About risk vs return - if you can earn good alpha, then you get 'paid' far more each year for taking risk via high quality trading bets, than taking the same level of risk via passive index investing. E.g. in passive investing, you risk say 10-30% more drawdown to get 1-3% more per year, a ratio of 0.1 (e.g. most stock markets have lost 75-90% at some point in history, few returned >10%). Whereas in profitable trading, how much do you need to risk to earn an extra 1-3% per year? Skilled traders can usually achieve risk/reward ratios of 0.5 at least, implying that 1% extra a year can be earned by risking 2% drawdowns. Why would you then take investment risk for 1% extra, at a cost of 10% extra drawdown? The rational response is to minimise investment risk, and earn your extra return via the far better R/R of profitable trading. If your trading consistently has worse R/R than your passive portfolio, then you have bigger problems and are probably better off moving into a different career.
I agree about mental accounting etc, however there is risk of permanent loss of capital (e.g. in major recessions/depressings, economic breakdown like hyperinflation). Secondly, even temporarily reduced portfolio value reduces how much you can risk and therefore earn on your trading bets (100k portfolio falling to 70k in a bear market means you can only put up 70% of the margin compared to before).
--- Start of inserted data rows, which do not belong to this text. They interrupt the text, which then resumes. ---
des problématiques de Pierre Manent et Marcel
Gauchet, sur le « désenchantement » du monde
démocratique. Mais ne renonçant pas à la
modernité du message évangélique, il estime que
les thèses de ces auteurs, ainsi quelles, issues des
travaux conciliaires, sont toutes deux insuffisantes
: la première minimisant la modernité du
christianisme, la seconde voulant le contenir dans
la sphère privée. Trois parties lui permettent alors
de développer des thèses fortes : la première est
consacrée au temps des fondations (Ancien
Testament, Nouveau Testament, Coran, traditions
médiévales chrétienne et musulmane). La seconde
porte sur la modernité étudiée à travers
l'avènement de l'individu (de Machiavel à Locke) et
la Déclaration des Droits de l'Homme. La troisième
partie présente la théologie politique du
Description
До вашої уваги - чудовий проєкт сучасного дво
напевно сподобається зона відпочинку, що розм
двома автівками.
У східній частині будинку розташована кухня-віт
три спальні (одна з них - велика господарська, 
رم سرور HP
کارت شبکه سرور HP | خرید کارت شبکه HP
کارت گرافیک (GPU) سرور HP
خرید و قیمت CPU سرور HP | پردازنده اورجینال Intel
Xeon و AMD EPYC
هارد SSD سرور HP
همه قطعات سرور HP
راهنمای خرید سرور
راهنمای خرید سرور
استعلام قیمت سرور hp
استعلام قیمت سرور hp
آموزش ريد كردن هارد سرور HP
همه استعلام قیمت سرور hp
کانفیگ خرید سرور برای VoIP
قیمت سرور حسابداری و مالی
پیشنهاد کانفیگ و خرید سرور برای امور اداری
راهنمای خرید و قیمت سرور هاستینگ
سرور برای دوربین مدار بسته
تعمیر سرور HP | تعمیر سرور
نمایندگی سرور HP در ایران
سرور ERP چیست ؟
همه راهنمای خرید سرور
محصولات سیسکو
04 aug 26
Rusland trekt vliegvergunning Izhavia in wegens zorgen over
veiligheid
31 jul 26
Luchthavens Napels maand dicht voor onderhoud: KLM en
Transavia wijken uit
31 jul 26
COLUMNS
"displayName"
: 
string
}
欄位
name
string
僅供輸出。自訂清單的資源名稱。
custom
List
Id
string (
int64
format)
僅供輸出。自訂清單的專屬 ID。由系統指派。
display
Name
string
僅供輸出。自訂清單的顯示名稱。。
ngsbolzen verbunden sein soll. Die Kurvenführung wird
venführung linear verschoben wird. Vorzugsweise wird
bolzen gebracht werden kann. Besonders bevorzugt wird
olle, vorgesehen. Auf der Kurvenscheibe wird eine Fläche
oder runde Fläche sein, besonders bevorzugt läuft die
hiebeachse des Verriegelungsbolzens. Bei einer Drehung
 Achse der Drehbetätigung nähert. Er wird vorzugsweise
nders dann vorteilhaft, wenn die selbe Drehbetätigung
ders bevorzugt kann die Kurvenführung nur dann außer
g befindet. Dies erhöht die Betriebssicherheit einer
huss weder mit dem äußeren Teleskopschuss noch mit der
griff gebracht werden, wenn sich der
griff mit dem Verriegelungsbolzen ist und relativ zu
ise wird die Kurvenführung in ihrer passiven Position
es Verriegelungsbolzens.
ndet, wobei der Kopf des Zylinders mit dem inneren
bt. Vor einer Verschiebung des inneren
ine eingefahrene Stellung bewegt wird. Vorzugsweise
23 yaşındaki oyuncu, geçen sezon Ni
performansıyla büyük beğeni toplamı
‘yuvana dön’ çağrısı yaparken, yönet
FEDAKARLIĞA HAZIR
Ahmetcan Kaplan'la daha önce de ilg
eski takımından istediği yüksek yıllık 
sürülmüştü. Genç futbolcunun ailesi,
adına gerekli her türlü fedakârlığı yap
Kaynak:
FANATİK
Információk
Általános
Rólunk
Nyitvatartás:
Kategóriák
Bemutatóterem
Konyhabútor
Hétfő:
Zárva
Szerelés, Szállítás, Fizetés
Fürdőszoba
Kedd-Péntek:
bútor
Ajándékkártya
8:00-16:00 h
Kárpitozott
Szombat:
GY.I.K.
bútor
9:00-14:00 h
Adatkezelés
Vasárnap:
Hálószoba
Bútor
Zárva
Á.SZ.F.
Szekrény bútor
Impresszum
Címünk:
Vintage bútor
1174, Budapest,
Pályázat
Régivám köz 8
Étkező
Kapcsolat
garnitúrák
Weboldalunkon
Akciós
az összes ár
Third, if you have come value investing ability, having lower drawdowns means you can deploy more capital in the aftermath of crashes/bear markets, which should boost long term returns. Fourth, life risks can be high and you never know when you might be out of work, hospitalised, face some crisis etc. These are more likely to come during recessions and other socio-economic disruptions. It is rare that people with equity exposure look back in hindsight and say "I took too little risk in my investments", relative to the opposite. This is especially true for someone who can earn 10%+ per annum from trading. Much better to earn 15% per year with 15% drawdowns than 18% per year with 30% drawdowns IMO.